El público era metropolitano, de mediana edad, mayoritariamente castellano parlante, beligerante con el proceso independentista, más ex votante del PSOE o de Izquierda Unida (IU) que del PSC o ICV, y entre expectantes e ilusionados con un incipiente proyecto político que parecía capaz de batir en las urnas al PP de Mariano Rajoy en Madrid y al Ejecutivo de Mas en Cataluña. De aquella foto gráfica y sonora, Iglesias se quedó con muy poco o casi nada, dilapidando un caudal de votos que, en cambio, sí logró encauzar Ciudadanos con Inés Arrimadas en las sucesivas elecciones catalanas, tiñendo de naranja muchos de los barrios populares y municipios del antaño conocido como cinturón rojo de Barcelona. En cambio, Podemos se adentró alegremente en el laberinto identitario, donde siguen perdidos: en los días previos al referéndum ilegal Podemos llamó a la movilización en el referéndum ilegal del 1-O –previo a la declaración unilateral de independencia- como, en palabras de Iñigo Errejón, una “defensa de la democracia”.

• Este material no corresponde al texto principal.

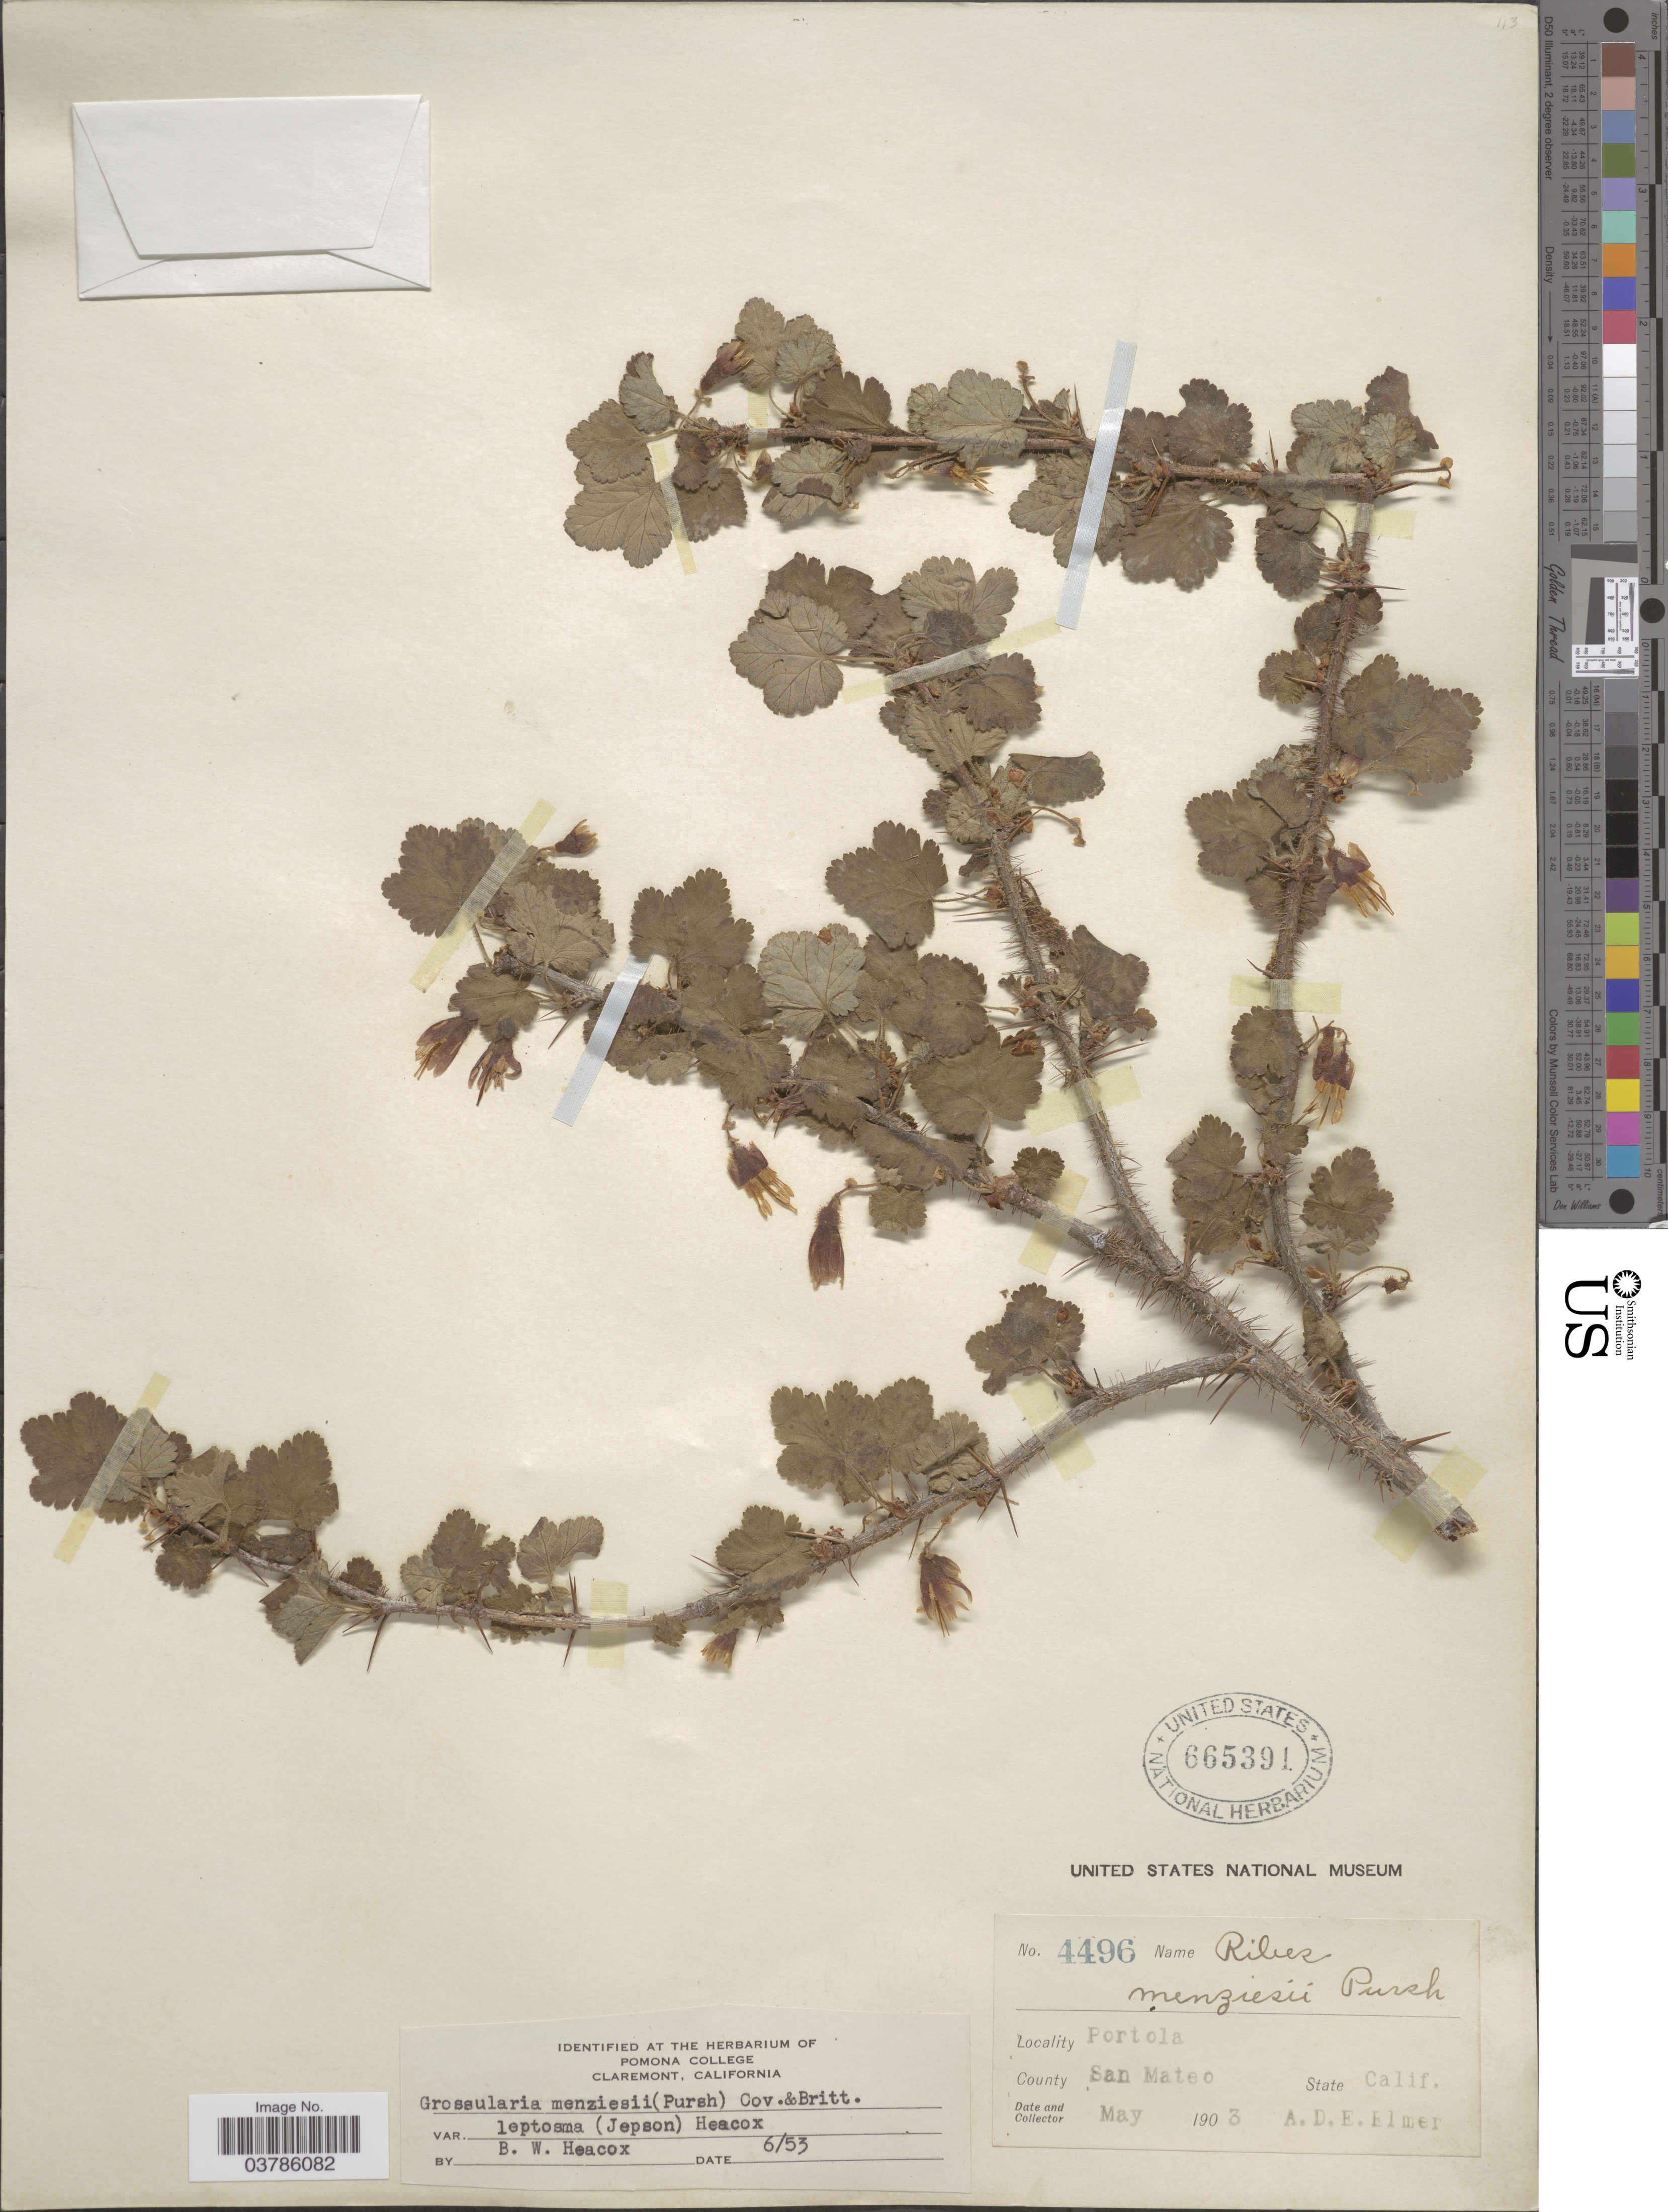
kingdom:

Pagarían en las urnas poco después esta comunión con el secesionismo. En los comicios del 21 de diciembre al Parlamento catalán, presentados por los independentistas como un plebiscito al Estado, la coalición que integraba a todo el espacio de los comunes bajo las siglas de Catalunya en Comú y la candidatura de Domènech obtuvo únicamente nueve diputados. En cambio, logró ser la fuerza más votada en las dos elecciones generales cuando su discurso se centró en el eje derecha-izquierda, atacando al Gobierno conservador de Mariano Rajoy y los casos de corrupción del PP. La semana pasada en la Cámara catalana los comunes sumaron fuerzas con los grupos independentistas para, entre otras cosas, seguir embistiendo contra el Rey Felipe por su discurso del 3 de octubre de 2017, decisivo a la hora de parar el golpe separatista al orden constitucional; Iglesias, además, se ha autoelegido “delegado del Gobierno” para negociar en la prisión de Lledoners con Oriol Junqueras los presupuestos.

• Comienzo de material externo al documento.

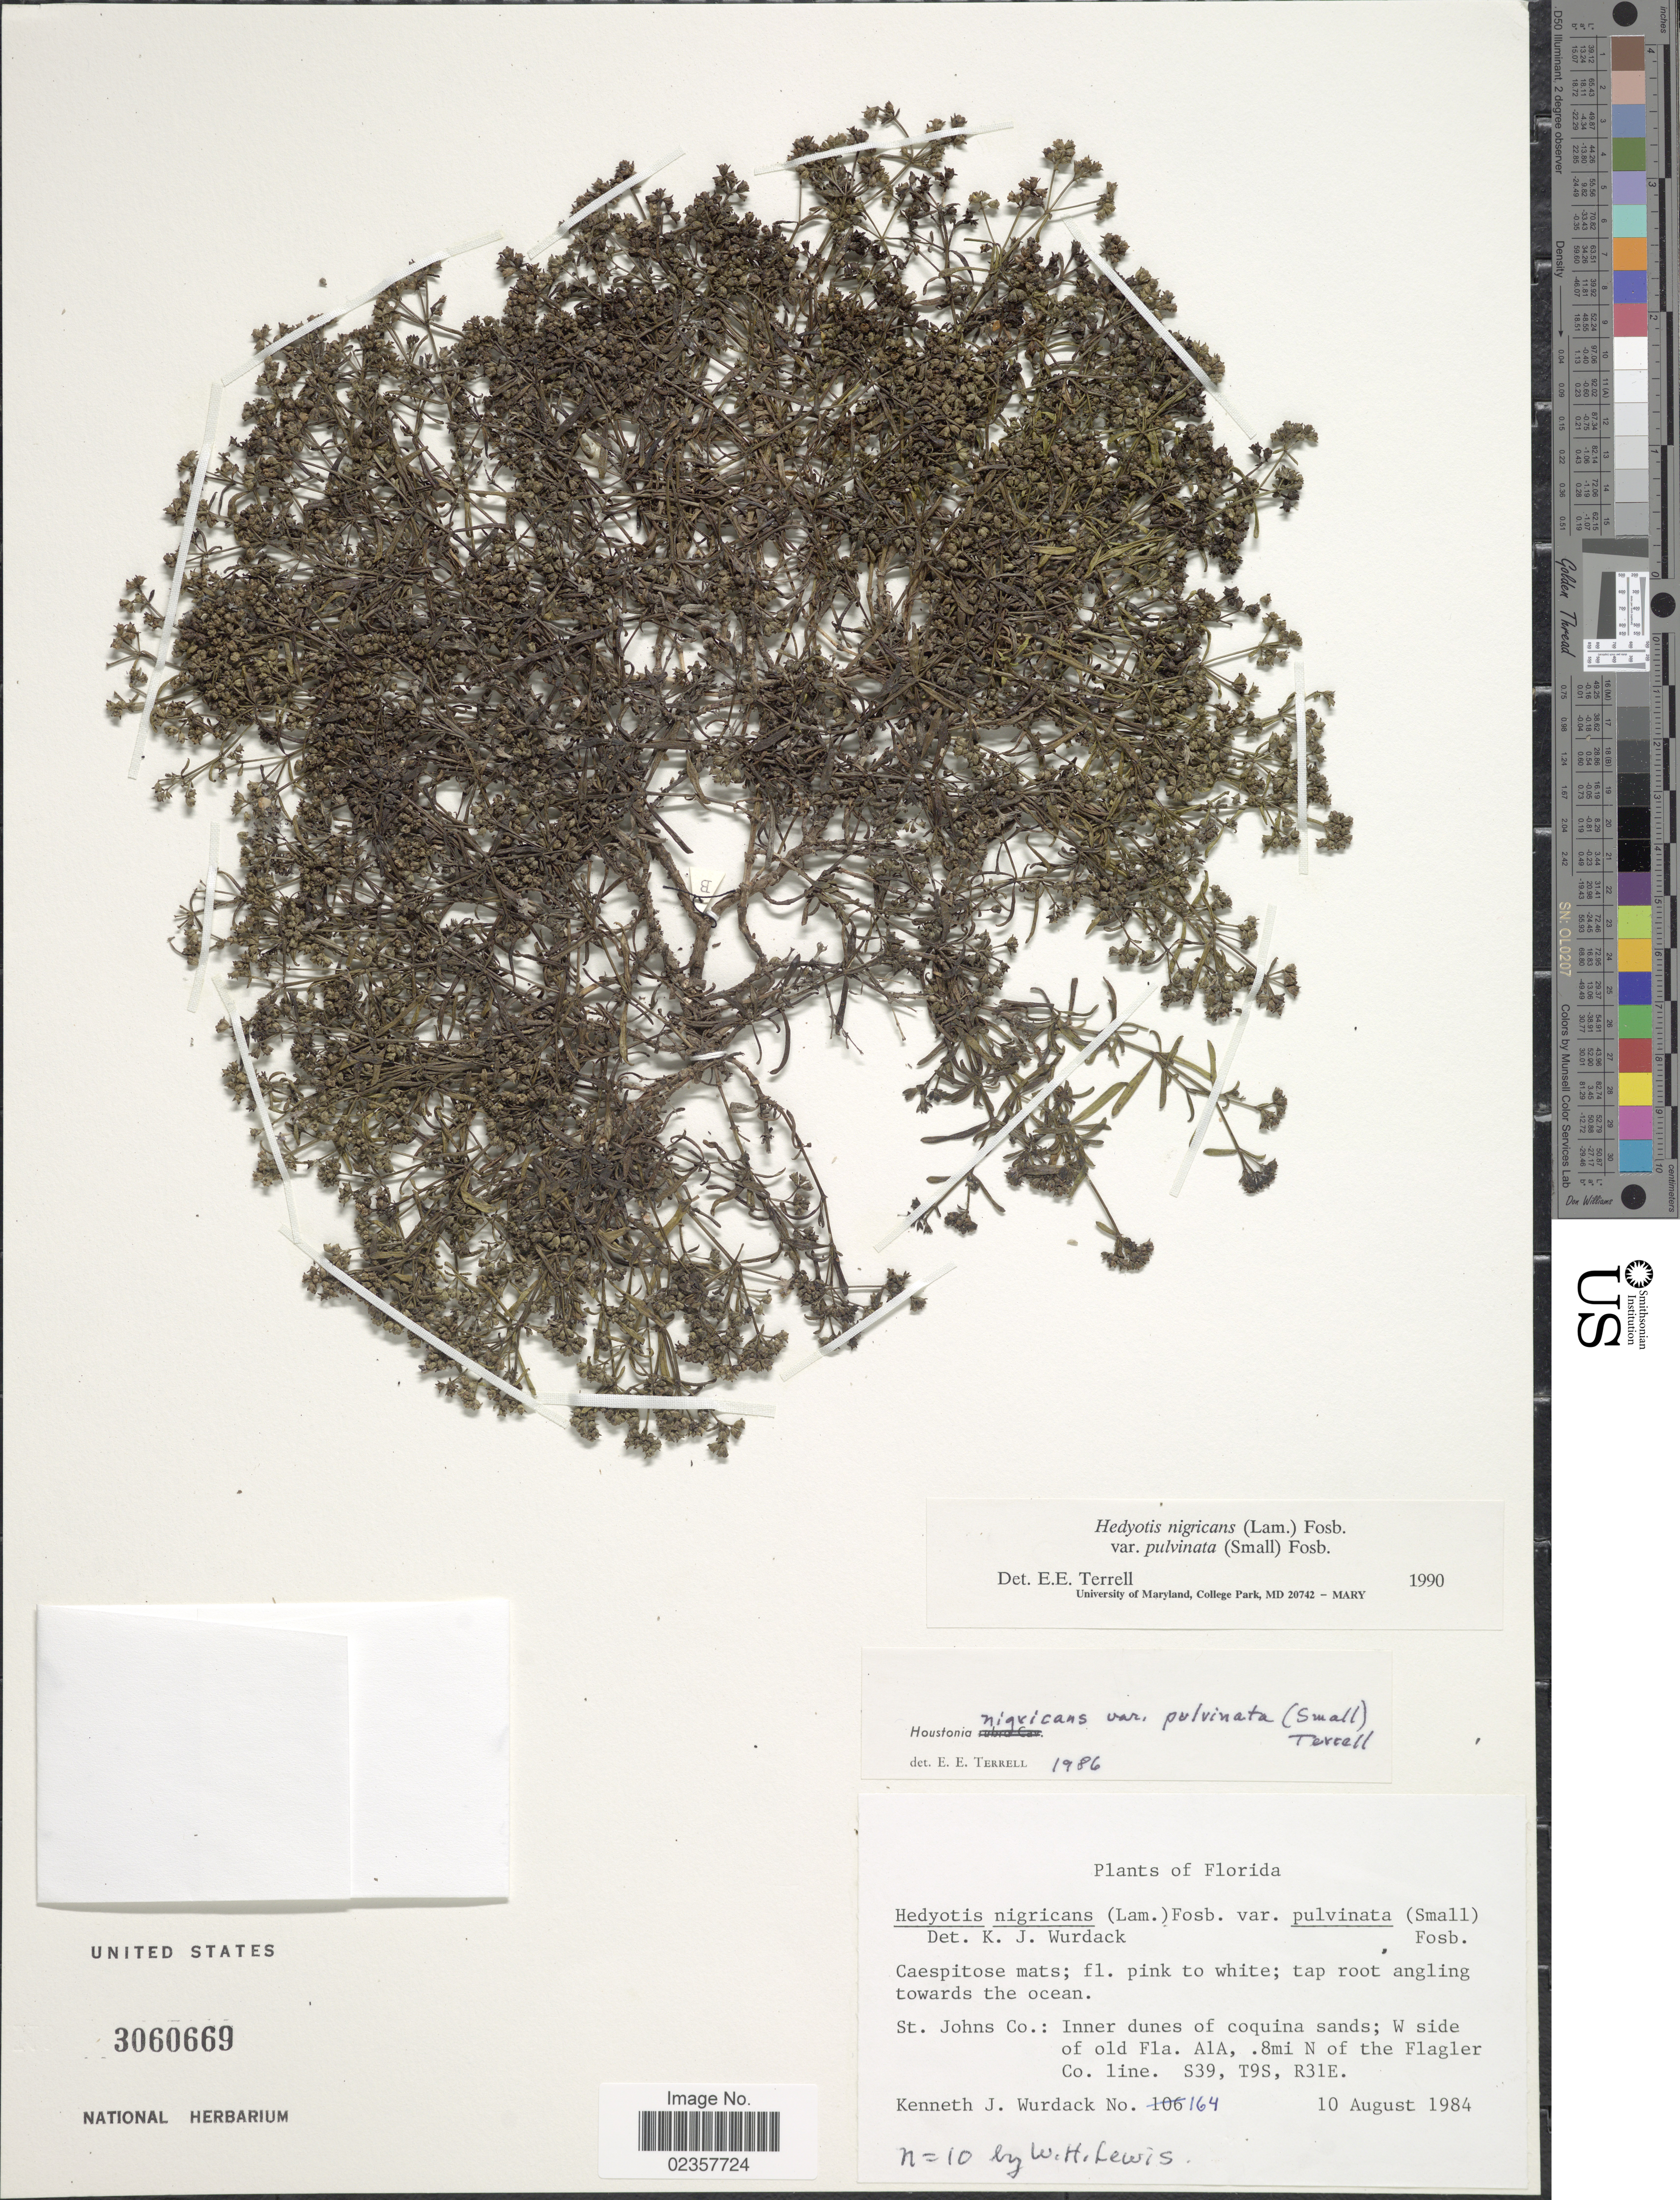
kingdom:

El error de Iglesias y su núcleo duro sí fue visto por algunos de los fundadores de la formación. “A mi me gustaría un Podemos que le hablase más a España y a los españoles y no solo a los independentistas, porque somos un partido de naturaleza estatal y español, con un proyecto político para España y para Cataluña”, declaró Carolina Bescansa en los pasillos del Congreso el 26 de octubre de 2017. Una llamada de atención a la que se sumaron otros destacados dirigentes del partido morado, como Luis Alegre, sin fortuna alguna.
Iglesias es un comunista clásico que, como tal, cree que todo lo que pueda derrumbar el sistema le acabará favoreciendo. Una premisa falsa y que le aleja de un objetivo inicial que parece haber olvidado: ser el presidente de España. Ondear la bandera de la identidad para las izquierdas, como subrayó en su momento Eric Hobsbawm (“las identidades colectivas se definen negativamente, es decir, contra otros… el proyecto de las izquierdas es universalista”, y hoy amplía Mark Lilla (“la izquierda se ha refugiado en la defensa de la identidad de algunos grupos y se ha olvidado de elaborar argumentos políticos complejos”) entre otros pensadores, desdibuja su discurso y lo aparta de la defensa de causas universales como la justicia social y la igualdad.
Iñaki Ellakuría es periodista en La Vanguardia y coautor de Alternativa naranja: Ciudadanos a la conquista de España (Debate, 2015).